Todo el discurso sobre las necesidades se basa en una antropología ingenua: la de la propensión natural del ser humano a la felicidad. La felicidad, inscrita en letras de fuego detrás de la más trivial publicidad de unas vacaciones en las Canarias o de unas sales de baño, es la referencia absoluta de la sociedad de consumo: es propiamente el equivalente de la salvación. Pero, ¿cuál es esa felicidad cuya búsqueda atormenta a la civilización moderna con semejante fuerza ideológica?

También en este aspecto, es necesario revisar toda visión espontánea. La fuerza ideológica de la noción de felicidad no procede justamente de una propensión natural de cada individuo a alcanzarla para sí. Procede, sociológica e históricamente, del hecho de que el mito de la felicidad recoge y encarne en las sociedades modernas el mito de la igualdad. Toda la virulencia política y sociológica con que se ha cargado ese mito, desde la revolución industrial y las revoluciones del siglo XIX, se transfirió al mito de la Felicidad.

El hecho de que la felicidad tenga, en primer lugar, esta significación y esta fución ideológica acarrea importantes consecuencias en cuanto a su contenido: por ser el vehículo del mito igualitario, es necesario que la felicidad sea mensurable. Hace falta que sea un bienestar mensurable en objetos y signos, en ‘confort’ como decía Tocqueville quien ya notaba esta tendencia de las sociedades democráticas a acumular cada vez más bienestar, como resorción de las fatalidades sociales e igualación de todos los destinos.
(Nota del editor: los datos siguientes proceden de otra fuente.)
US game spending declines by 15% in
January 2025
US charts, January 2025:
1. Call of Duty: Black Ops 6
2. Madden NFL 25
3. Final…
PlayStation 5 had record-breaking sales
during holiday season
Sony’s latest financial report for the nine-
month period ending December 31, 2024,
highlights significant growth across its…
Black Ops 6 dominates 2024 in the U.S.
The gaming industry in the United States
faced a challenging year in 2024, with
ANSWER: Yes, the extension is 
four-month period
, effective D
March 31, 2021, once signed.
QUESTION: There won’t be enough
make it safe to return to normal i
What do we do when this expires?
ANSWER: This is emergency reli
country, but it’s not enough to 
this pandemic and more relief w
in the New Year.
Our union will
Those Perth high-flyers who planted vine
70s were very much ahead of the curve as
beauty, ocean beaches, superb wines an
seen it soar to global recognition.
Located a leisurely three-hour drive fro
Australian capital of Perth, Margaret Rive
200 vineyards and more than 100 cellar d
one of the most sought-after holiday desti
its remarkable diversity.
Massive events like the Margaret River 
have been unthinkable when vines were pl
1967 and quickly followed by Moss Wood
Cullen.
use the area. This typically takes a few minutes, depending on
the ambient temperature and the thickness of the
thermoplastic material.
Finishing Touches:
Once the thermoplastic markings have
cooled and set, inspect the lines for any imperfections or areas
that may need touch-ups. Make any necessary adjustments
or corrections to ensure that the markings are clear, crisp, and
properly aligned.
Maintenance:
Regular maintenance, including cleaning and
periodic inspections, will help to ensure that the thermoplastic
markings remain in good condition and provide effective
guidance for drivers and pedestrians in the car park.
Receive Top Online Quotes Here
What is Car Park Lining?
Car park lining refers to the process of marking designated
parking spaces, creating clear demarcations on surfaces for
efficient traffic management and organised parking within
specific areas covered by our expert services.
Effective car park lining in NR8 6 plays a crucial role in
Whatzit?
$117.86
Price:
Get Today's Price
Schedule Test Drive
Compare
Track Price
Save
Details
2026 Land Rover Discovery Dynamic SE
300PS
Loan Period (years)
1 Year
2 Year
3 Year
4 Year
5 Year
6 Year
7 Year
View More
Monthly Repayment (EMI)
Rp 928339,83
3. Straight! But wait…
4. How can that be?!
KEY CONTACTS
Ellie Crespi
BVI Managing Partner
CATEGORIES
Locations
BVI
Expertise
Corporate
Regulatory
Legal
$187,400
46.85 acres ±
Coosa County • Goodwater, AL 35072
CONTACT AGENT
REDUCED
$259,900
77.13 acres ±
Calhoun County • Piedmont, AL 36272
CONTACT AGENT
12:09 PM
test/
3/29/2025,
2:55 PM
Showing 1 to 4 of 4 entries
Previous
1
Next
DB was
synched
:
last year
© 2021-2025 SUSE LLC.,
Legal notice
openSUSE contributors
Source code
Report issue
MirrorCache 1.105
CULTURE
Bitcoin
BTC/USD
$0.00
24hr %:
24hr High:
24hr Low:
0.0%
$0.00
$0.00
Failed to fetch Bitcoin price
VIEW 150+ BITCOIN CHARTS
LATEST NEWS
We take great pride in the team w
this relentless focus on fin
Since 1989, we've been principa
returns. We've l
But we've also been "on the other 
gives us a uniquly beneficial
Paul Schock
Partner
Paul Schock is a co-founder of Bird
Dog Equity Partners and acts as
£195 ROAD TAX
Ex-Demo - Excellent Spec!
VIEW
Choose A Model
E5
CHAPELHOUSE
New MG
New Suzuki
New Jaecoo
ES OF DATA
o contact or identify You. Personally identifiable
La felicidad como goce total o interior, esa felicidad independiente de los signos que podrían manifestarla a los ojos de los demás, esa felicidad que no tiene necesidad de pruebas, queda pues excluida de entrada del ideal de consumo, en el cual la felicidad es sobre todo exigencia de igualdad (o de distinción, por supuesto) y, en función de ello, debe manifestarse siempre en relación con criterios visibles. En ese sentido, la felicidad está aún más lejos de toda ‘fiesta’ o exaltación colectiva puesto que, alimentada pro una exigencia igualitaria, se basa en los principios individualistas, fortalecidos por la Declaración de los Derechos del Hombre y del Ciudadano, que reconoce explícitamente a cada uno (a cada individuo) el derecho a la felicidad.

La ‘revolución del Bienestar’ es la heredera, la ejecutora testamentaria, de la revolución burguesa o simplemente de toda revolución que erige en principio la igualdad de los hombres, sin poder (o sin querer) realizarla en el fondo. El principio democrático se transfiere pues de una igualdad real, de las capacidades, de las responsabilidades, de las oportunidades sociales, de la felicidad (en el sentido pleno del término) a una igualdad ante el Objeto y otros signos evidentes del éxito social y de la felicidad. Es la democracia de la posición social, la democracia de la televisión, del automóvil y del equipo estéreo de música, democracia aparentemente concreta, pero igualmente formal, que responde, más allá de las contradicciones y las desigualdades sociales, a la democracia formal inscrita en la constitución. Ambas, cada una sirviéndole de pretexto a la otra, se conjugan en una ideología democrática global que oculta que la democracia está ausente y la igualdad es imposible de encontrar.

Jean Baudrillard. La sociedad de consumo. Sus mitos, sus estructuras. 1970.